Ecology April 6th

There are three different types of natural selection relevant to population changes:
- Directional Selection: Favors one extreme phenotype over the other, causing a shift in allele frequency.
- Stabilizing Selection: Favors intermediate phenotypes, reducing variation.
- Disruptive Selection: Favors extreme phenotypes, leading to increased variation.

Genetic drift refers to changes in allele frequencies within a population due to random sampling effects.
Key considerations related to genetic drift:
- Genetic drift does not necessarily involve natural selection, even if phenotypic changes occur in a population.
Founder Effect:
- Occurs when a small number of individuals establish a new population, potentially with a different allele frequency than the original population.
- Example: If dark-colored fish colonize a new pond, the resulting population may have a higher frequency of dark coloration due to their initial overrepresentation in the founder effect.
Population Bottleneck:
- Occurs when a population’s size is significantly reduced for at least one generation, potentially leading to a loss of genetic variation.
- Example: If only darker fish survive a severe reduction in population size, this can result in an increased frequency of the dark allele, not due to fitness advantages, but rather through the bottleneck effect.

Evolution through genetic drift does not depend on individual fitness.
Importance of genetic variation:
- For natural selection to occur, there must be genetic variation within a population; without it, adaptation cannot take place.
- If a population consists solely of clones (with identical alleles), natural selection cannot act upon them.

Gene Flow:
- Gene flow refers to the transfer of alleles or genes from one population to another through migration of individuals or gametes (e.g., pollen).
- Populations are composed of individuals that are more likely to mate with others within the same population than with those in different populations.
- Gene flow can counteract the effects of genetic drift and natural selection by introducing new genetic material into a population.
Factors affecting speciation:
- Speciation requires reduced gene flow between populations to enable divergence and local adaptation.
- This can occur spatially through geographical barriers or temporally through differences in mating times.

Local adaptation occurs when different populations evolve distinct traits that enhance survival in their specific environments.
- Example: A population of plants in the mountains may evolve to have shorter, more compact structures compared to taller plants at the coast, as adaptations to different environmental conditions.
Common Garden Experiment:
- A method used to test if differences observed are due to genetic adaptation or phenotypic plasticity.
- Plants or animals from different environments are grown in a controlled setting to observe growth and traits.
- If coastal plants maintain their tall structure when grown in mountain conditions, they exhibit phenotypic plasticity.
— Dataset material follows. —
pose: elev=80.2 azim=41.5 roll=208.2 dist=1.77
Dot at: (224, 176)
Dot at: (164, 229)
If they adapt to become shorter, it supports local adaptation hypothesis.

Phenotypic Plasticity:
- The ability of a single genotype to express different phenotypes in response to varying environmental conditions.
Example of phenotypic plasticity:
- If plants from the mountainous regions are grown at coastal locations and become taller, this indicates plasticity rather than permanent genetic changes.

Definition of Species:
- A group of individuals that can interbreed and produce viable, fertile offspring; this definition is typically used in the biological species concept.
- Speciation occurs when populations become reproductively isolated due to barriers to gene flow.
Barriers that can lead to speciation:
- Geographical: Physical barriers like rivers or mountains that separate populations.
- Temporal: Mating at different times or seasons can prevent interbreeding.
Incipient Speciation:
- Refers to the initial stages of speciation, where populations show signs of divergence without complete reproductive isolation.
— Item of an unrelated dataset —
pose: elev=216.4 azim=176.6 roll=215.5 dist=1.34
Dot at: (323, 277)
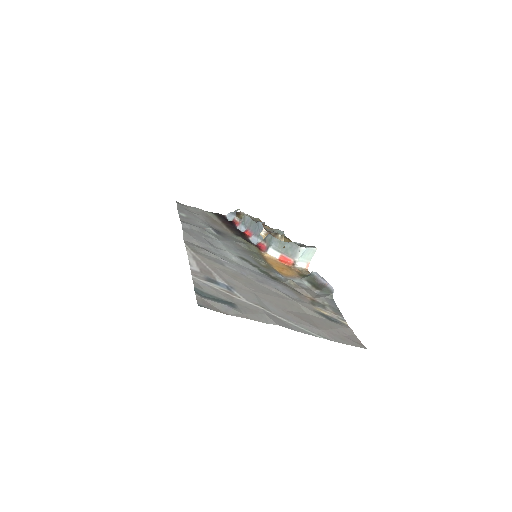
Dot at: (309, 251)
Life history strategies can be categorized into two main types: r-selected and K-selected species.
- r-selected species:
- Typically exhibit high reproductive rates, produce many offspring, and invest little effort in raising those offspring.
- Found in less crowded, disturbed habitats.
- K-selected species:
- Invest more time and resources in raising fewer offspring with a higher likelihood of survival.
- Found in stable, crowded environments where competition for resources is high.
Trade-offs between reproductive strategies exist, influenced by environmental conditions and resource availability.
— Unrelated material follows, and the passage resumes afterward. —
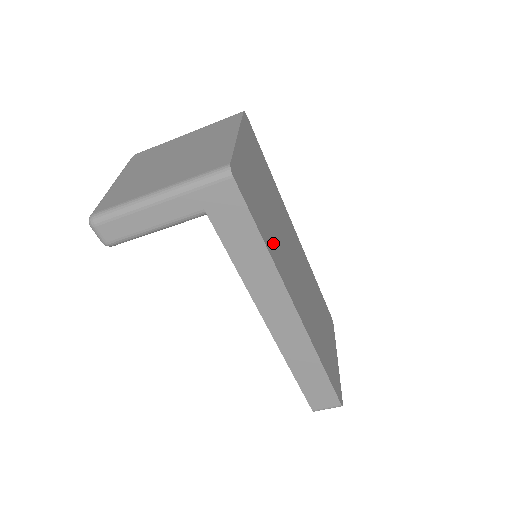
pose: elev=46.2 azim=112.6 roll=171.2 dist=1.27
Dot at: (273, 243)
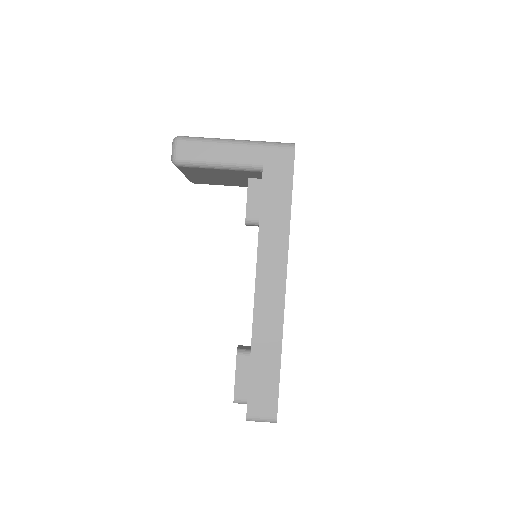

The study of clutch size in birds has shown how different environmental pressures can influence reproductive strategies.
- Researchers manipulate clutch sizes to study optimal reproductive outcomes, focusing on factors like offspring survival and parental investment in food and care.
- Iteroparous species (which reproduce multiple times) may have different optimal clutch sizes compared to semelparous species (which reproduce only once).

Environmental conditions, such as resource availability or seasonal variations, greatly impact reproductive success and clutch size decisions.
The ideal reproductive strategy will adjust based on the context, aiming to maximize offspring survival while maintaining parental health and future reproductive opportunities.

The continual interactions between genetic drift, selection, gene flow, and environmental factors lead to dynamic changes in populations, species diversity, and adaptation within ecosystems.
Understanding these processes is essential for effective conservation strategies, especially in the face of habitat alteration and climate change.